Text excerpt →

___

EX-3.20 2 d315086dex320.htm EX-3.20 EX-3.20

Exhibit 3.20

 

State of Delaware

Secretary of State

Division of Corporations

Delivered 01:51 PM 12/17/2020

FILED 01:51 PM 12/17/2020

SR 20208685185 - File Number 2058433

     

CERTIFICATE OF MERGER

MERGING

FULCRUM IT SERVICES, LLC, a Virginia limited liability company,

G2, INC., a Maryland corporation,

CYBERCENTS SOLUTIONS, LLC, a Delaware limited liability company,

HII MISSION DRIVEN INNOVATIVE TECHNICAL SERVICES LLC, an

Alabama limited liability company,

HII MISSION DRIVEN INNOVATIVE GOVERNMENT SOLUTIONS INC., a

Delaware corporation,

and

HII SYSTEMS INNOVATIONS INC., a Texas corporation

WITH AND INTO

HII DEFENSE AND FEDERAL SOLUTIONS, INC., a Delaware corporation

(Pursuant to Section 209 of the

Limited Liability Company Act of the State of Delaware)

HII Defense and Federal Solutions, Inc. hereby certifies as follows:

FIRST. The name and state of incorporation of each constituent entity to the Merger (defined below) is as follows:

 

  (a)

Fulcrum IT Services, LLC, a Virginia limited liability company (“FITS”) and a wholly-owned subsidiary of the Surviving Corporation (defined below);

 

  (b)

G2, Inc., a Maryland Corporation (“G2”) and a wholly-owned subsidiary of the Surviving Corporation;

 

  (c)

CyberCENTS Solutions, LLC, a Delaware limited liability company (“CCS”) and a wholly-owned subsidiary of the Surviving Corporation;

 

  (d)

HII Mission Driven Innovative Technical Services LLC, an Alabama limited liability company (“HII MDITS”) and a wholly-owned subsidiary of the Surviving Corporation;


  (e)

HII Mission Driven Innovative Government Solutions Inc., a Delaware corporation (“HII MDIGS”) and a wholly-owned subsidiary of the Surviving Corporation;

 

  (f)

___

Saved data entries
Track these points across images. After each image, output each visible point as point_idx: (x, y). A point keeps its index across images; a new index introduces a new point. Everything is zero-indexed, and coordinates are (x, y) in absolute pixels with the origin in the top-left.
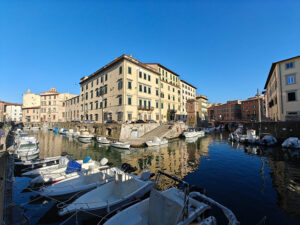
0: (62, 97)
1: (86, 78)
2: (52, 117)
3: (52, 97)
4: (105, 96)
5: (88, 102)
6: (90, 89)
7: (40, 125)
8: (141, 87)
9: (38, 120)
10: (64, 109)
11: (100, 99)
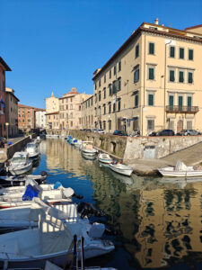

___

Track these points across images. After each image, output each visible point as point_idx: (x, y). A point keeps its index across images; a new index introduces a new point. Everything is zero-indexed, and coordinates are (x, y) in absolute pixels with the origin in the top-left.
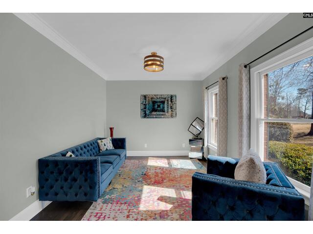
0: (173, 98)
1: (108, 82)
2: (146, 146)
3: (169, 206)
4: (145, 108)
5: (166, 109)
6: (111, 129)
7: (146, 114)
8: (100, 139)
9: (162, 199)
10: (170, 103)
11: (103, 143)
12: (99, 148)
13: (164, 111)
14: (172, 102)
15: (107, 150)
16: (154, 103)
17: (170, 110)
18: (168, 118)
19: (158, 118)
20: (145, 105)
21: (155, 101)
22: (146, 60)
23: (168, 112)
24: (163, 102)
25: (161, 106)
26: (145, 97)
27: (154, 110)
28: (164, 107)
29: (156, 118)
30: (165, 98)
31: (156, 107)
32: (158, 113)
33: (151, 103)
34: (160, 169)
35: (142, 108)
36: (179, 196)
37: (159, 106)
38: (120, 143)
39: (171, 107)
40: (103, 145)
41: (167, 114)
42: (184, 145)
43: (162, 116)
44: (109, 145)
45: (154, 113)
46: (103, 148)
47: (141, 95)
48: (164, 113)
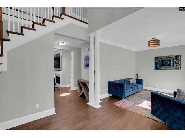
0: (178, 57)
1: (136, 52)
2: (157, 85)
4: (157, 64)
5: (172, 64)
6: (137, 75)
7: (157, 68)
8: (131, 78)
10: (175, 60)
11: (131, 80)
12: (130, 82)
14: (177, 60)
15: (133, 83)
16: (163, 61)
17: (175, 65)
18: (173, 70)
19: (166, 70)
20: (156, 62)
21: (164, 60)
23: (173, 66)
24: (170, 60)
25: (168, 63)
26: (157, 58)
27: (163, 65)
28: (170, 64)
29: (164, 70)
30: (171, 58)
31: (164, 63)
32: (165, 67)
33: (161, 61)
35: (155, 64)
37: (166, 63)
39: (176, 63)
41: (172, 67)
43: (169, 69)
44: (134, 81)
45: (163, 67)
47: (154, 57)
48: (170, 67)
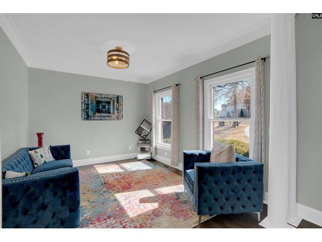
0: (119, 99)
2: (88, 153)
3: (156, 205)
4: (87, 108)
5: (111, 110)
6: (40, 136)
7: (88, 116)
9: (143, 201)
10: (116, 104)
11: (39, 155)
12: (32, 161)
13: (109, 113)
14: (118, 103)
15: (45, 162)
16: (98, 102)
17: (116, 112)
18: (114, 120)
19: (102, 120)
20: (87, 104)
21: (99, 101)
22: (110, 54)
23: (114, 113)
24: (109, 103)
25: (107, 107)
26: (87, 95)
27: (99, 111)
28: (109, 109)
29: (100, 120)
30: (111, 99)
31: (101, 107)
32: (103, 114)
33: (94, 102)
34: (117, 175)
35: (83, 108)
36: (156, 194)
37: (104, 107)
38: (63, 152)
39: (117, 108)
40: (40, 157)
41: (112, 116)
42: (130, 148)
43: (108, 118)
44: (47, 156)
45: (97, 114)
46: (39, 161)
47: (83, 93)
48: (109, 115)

___

What you should do →
Answer these questions using the certificate of merger.
(a) At what time and on what date was the certificate filed?
(b) Into which corporation are the other entities merged?
(c) Under which section of the Limited Liability Company Act of the State of Delaware is the merger carried out?

Solution to this problem →
(a) 01:51 PM on 12/17/2020
(b) HII Defense and Federal Solutions, Inc., a Delaware corporation
(c) Section 209